Lord of the Flies Allegory
Terrible occasions have constantly pressed human beings towards either acts of great empathy or even greater contempt. In William Golding’s Lord of the Flies, this humanity is illustrated through his characters. Golding’s book represents his belief that humans are innately wicked. Half the young boys, in an effort to stick onto a complacency, started to develop order. “They obeyed the summons of the conch” (Golding 50). This sign was found by the lead character Ralph and his ally Piggy. This shell single handedly defined society, structure, and inevitably home. Initially, all of the as a group chose to choose a leader. This toy was almost as pleasing as the conch” (Golding 28). This shows how one desires order and structure at first. The obedience needed of them produced stress amongst those who deep down wanted disobedience. It became the catalyst for the battle of excellent vs. evil. Ralph, as elected leader, had actually started constructing huts, assigning fire watch, and gathering fresh water in an effort to preserve the hope of rescue. Jack is already disobedient, appealing the others to stop their work and go searching with him. “You and your blood, Jack Merridew! You and your searching! We might have gone home–” (Golding, 99).
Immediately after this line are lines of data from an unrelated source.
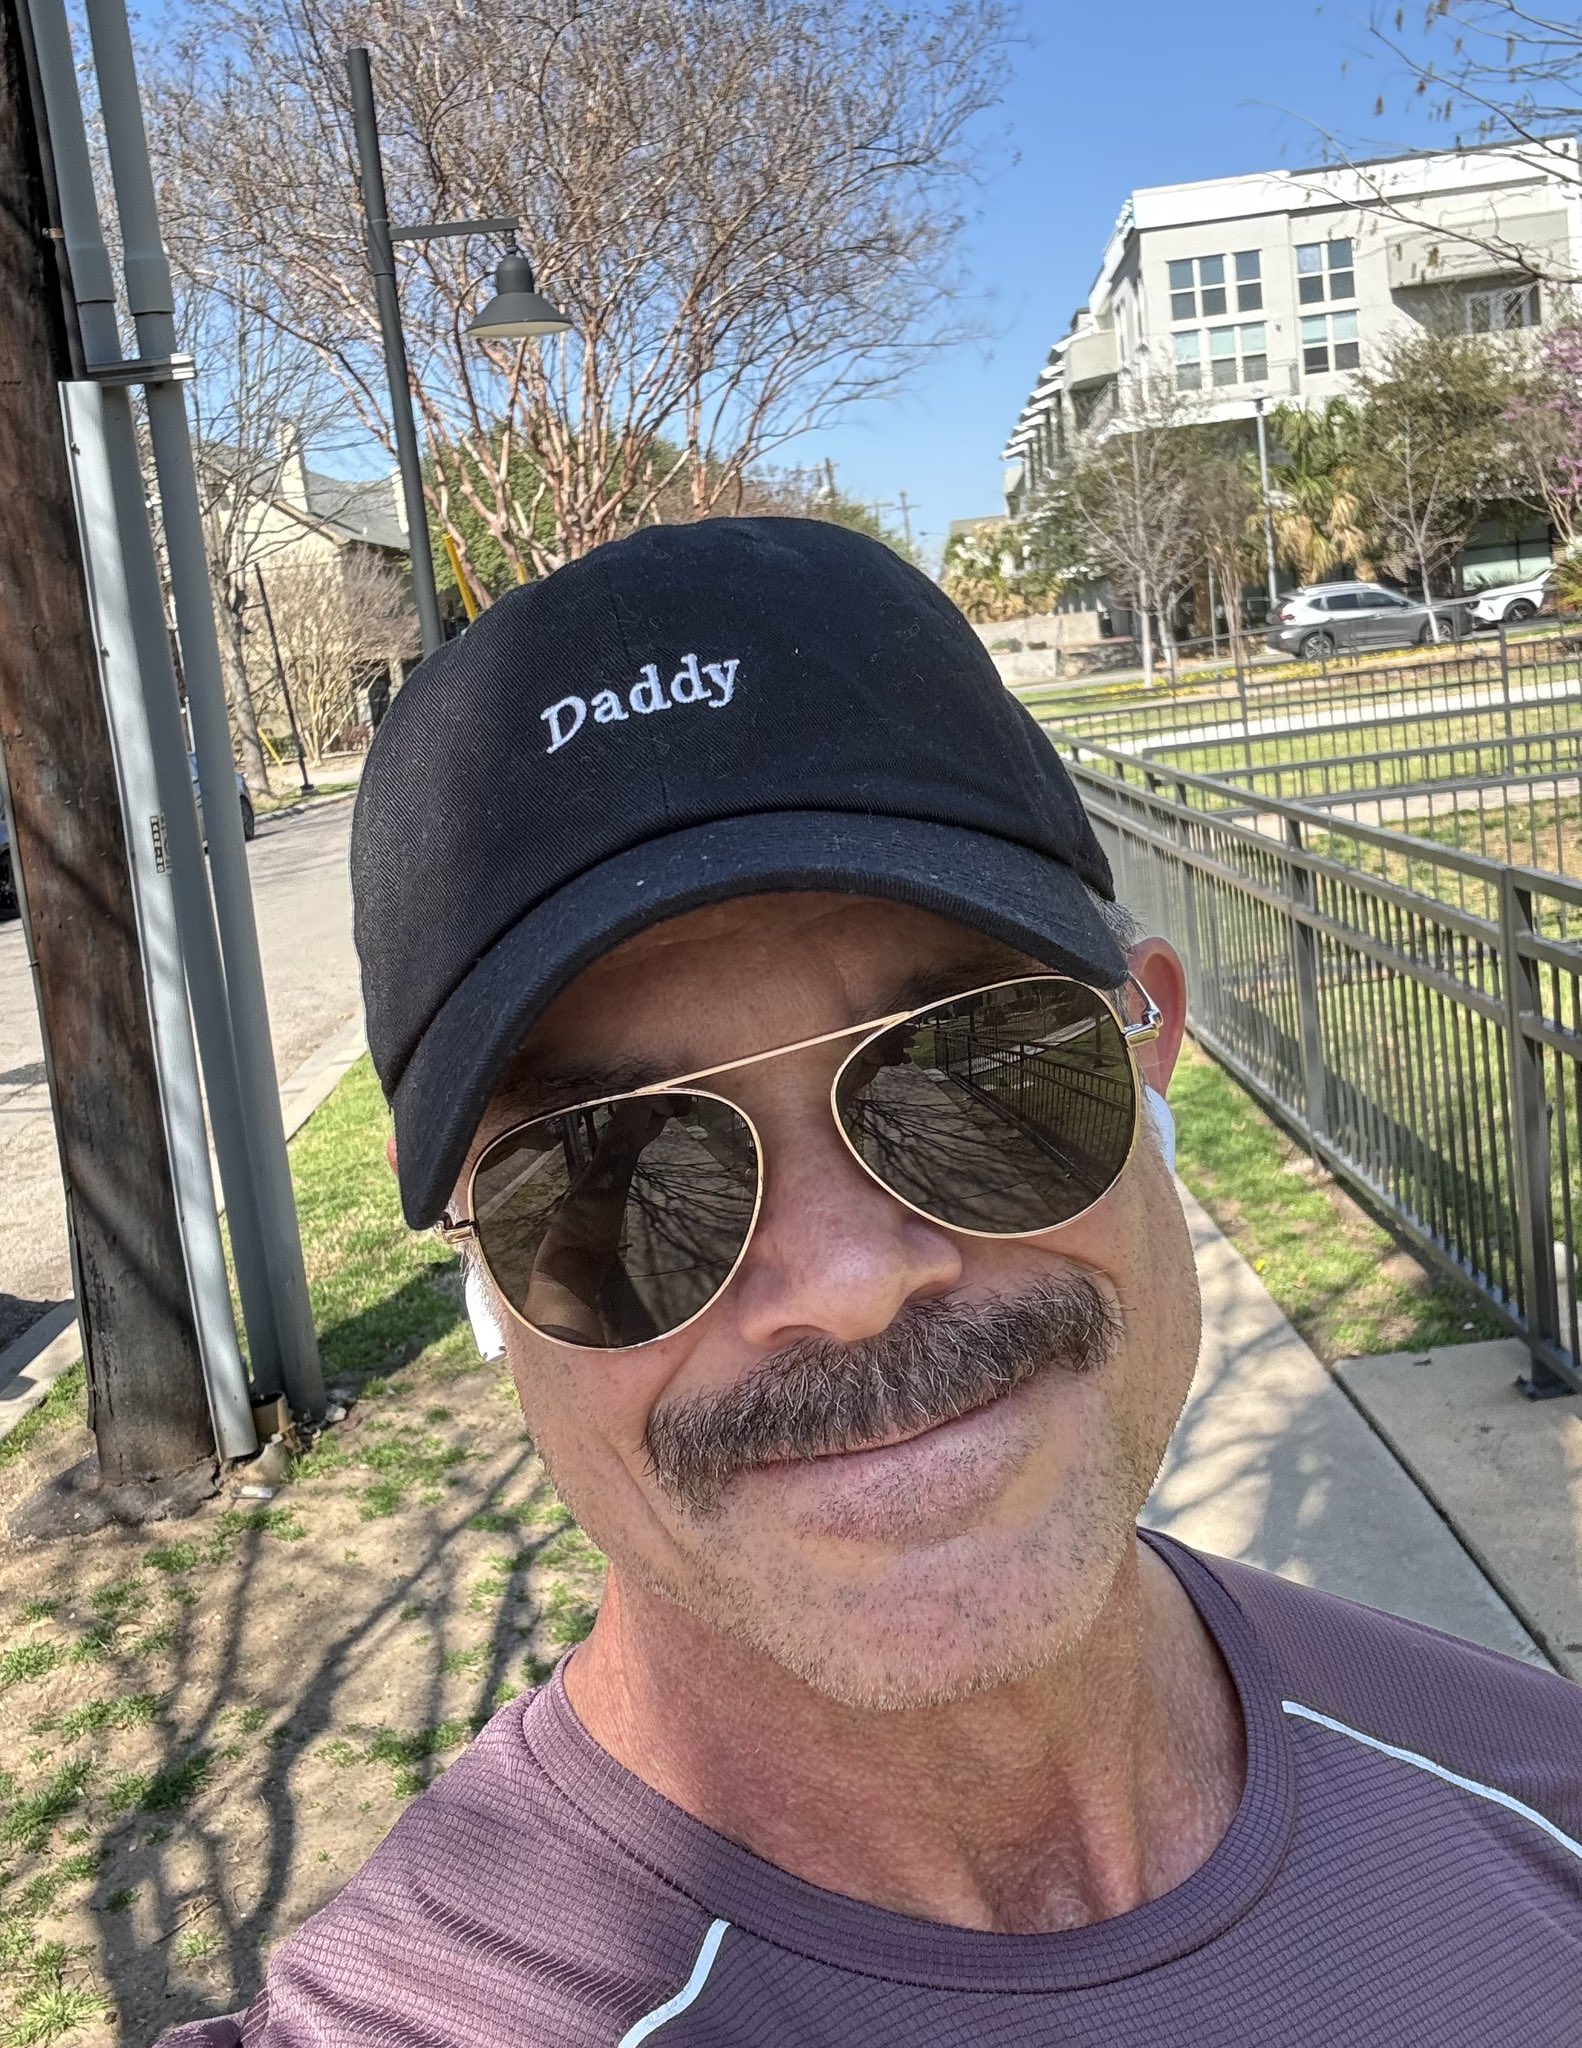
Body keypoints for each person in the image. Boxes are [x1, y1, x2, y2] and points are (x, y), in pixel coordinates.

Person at [163, 521, 1582, 2048]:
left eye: (970, 1073)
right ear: (476, 1258)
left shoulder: (1532, 1806)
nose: (843, 1283)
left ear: (1151, 1043)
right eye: (620, 1172)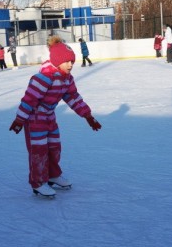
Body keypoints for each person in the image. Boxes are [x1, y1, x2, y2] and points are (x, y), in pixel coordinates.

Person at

Ralph loses his precious sense of hope when Jack, while hunting, lets the signal fire burn out and a ship goes by. This further divides the group into the structured society under Ralph versus the blood thirsty anarchist of Jack. It is clear now that their concerns are not the very same. Temptation makes the most faithful of humans disobey. Tension is replaced by hatred as Jacks thirst for power rose. Jack enjoys in the acknowledgment thrust upon him for having supplied food to the group. It is this power that allows Jack to gain fans and additional embolden his behavior.
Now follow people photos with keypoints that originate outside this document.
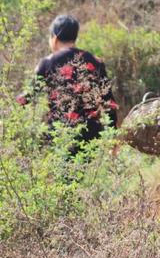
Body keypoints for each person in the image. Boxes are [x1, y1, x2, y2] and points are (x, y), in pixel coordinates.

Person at [16, 14, 118, 154]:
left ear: (54, 38)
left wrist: (9, 108)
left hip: (60, 135)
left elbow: (26, 97)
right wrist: (112, 137)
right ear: (75, 37)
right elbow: (109, 102)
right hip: (92, 137)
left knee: (63, 174)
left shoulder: (47, 63)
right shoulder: (95, 62)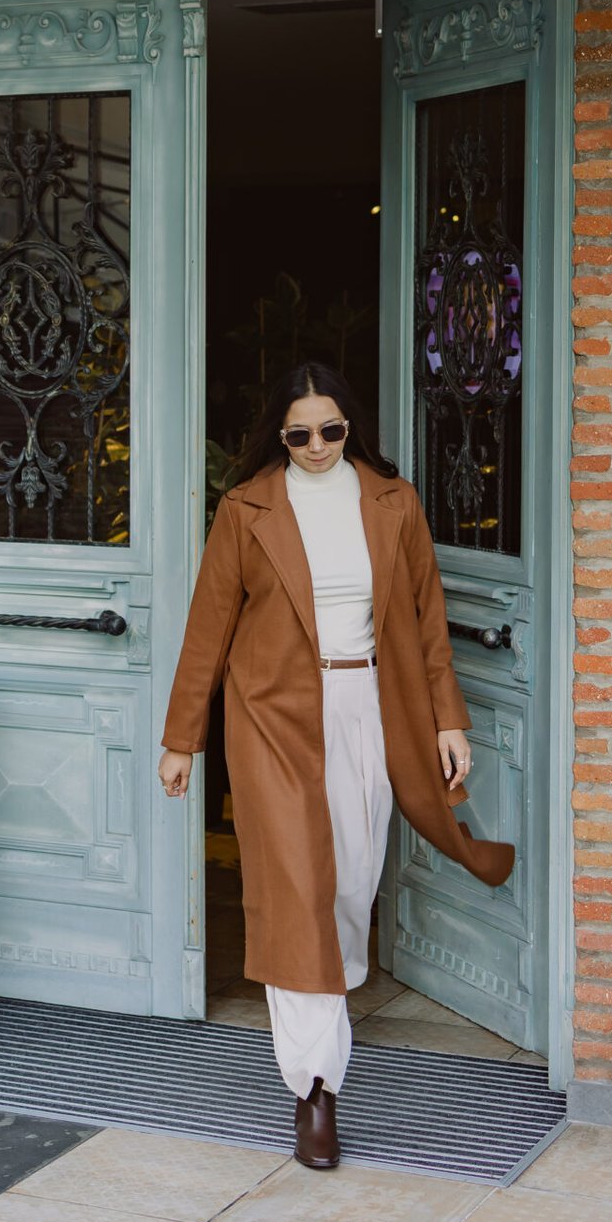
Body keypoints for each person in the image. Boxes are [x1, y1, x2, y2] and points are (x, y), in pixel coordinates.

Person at [159, 362, 513, 1168]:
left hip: (370, 707)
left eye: (331, 430)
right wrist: (183, 739)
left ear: (350, 427)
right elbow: (208, 629)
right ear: (278, 436)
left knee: (351, 885)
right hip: (273, 714)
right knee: (296, 893)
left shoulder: (393, 502)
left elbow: (427, 618)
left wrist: (447, 720)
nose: (316, 446)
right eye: (299, 435)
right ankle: (315, 1089)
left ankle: (326, 1017)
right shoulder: (247, 508)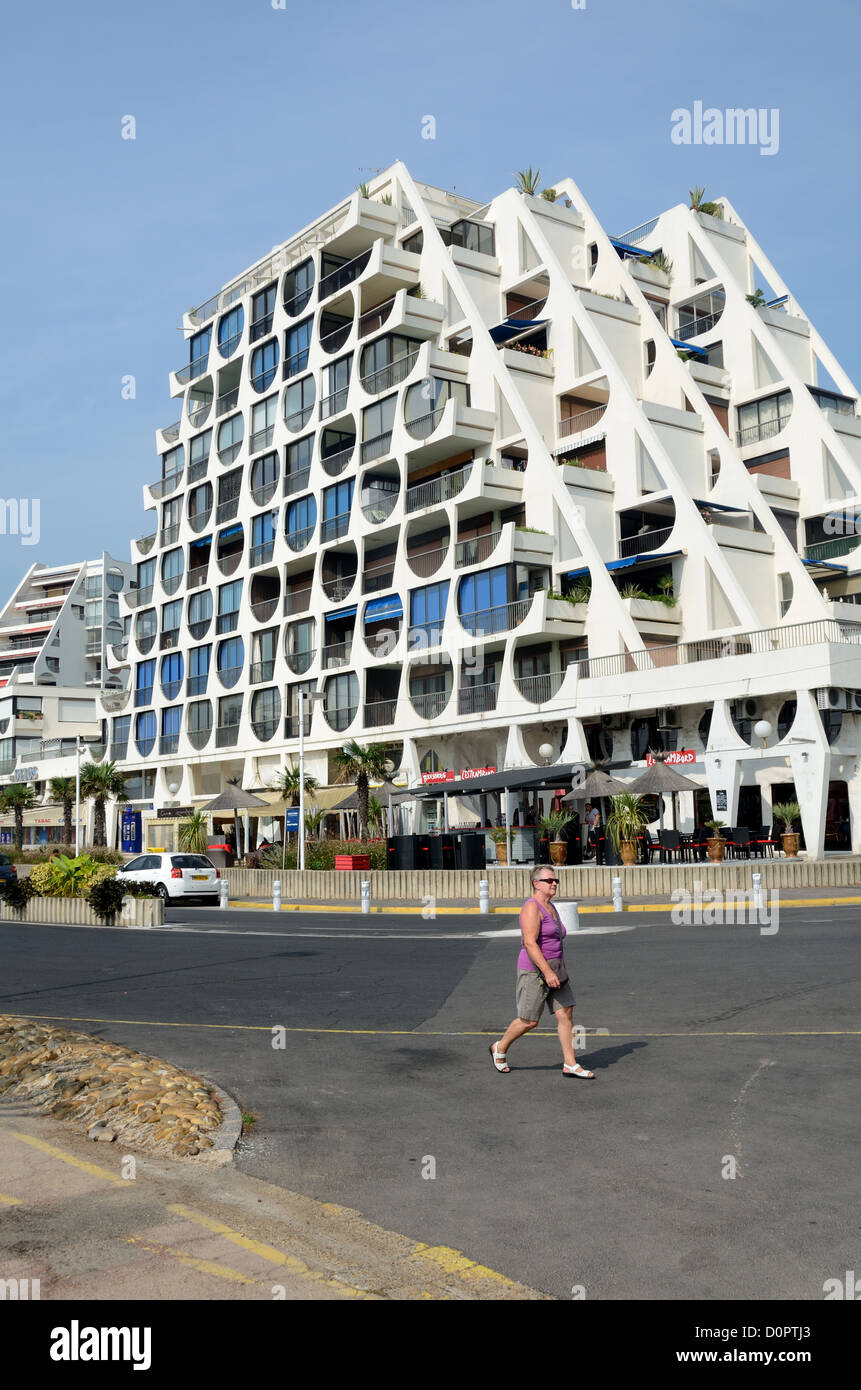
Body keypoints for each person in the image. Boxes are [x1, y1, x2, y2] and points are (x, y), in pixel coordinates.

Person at [489, 869, 595, 1079]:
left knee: (565, 1013)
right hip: (535, 970)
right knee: (529, 1020)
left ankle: (570, 1064)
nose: (554, 883)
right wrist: (547, 972)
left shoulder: (551, 906)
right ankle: (499, 1047)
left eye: (555, 880)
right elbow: (530, 943)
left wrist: (560, 969)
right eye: (549, 880)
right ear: (536, 884)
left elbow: (556, 941)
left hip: (555, 968)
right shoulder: (531, 907)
While hunting, the boys begin to desensitize themselves to violence and death as evidence by their chanting, “Kill the pig. Cut her throat. Spill her blood” (Golding 96). All chaos breaks loose as Jacks group of barbarians eliminate Piggy and shatter the conch shell. Now there were no guidelines, and everyone was letting their inner beast come out. “You knew, didn’t you? I belong to you” (Golding 206). It has been proven throughout time by mans continued efforts to explain life and death, right and incorrect, through using laws, violence, and faith. Lord of the Flies is an idea provoking book that’s allegory is that human beings are innately evil.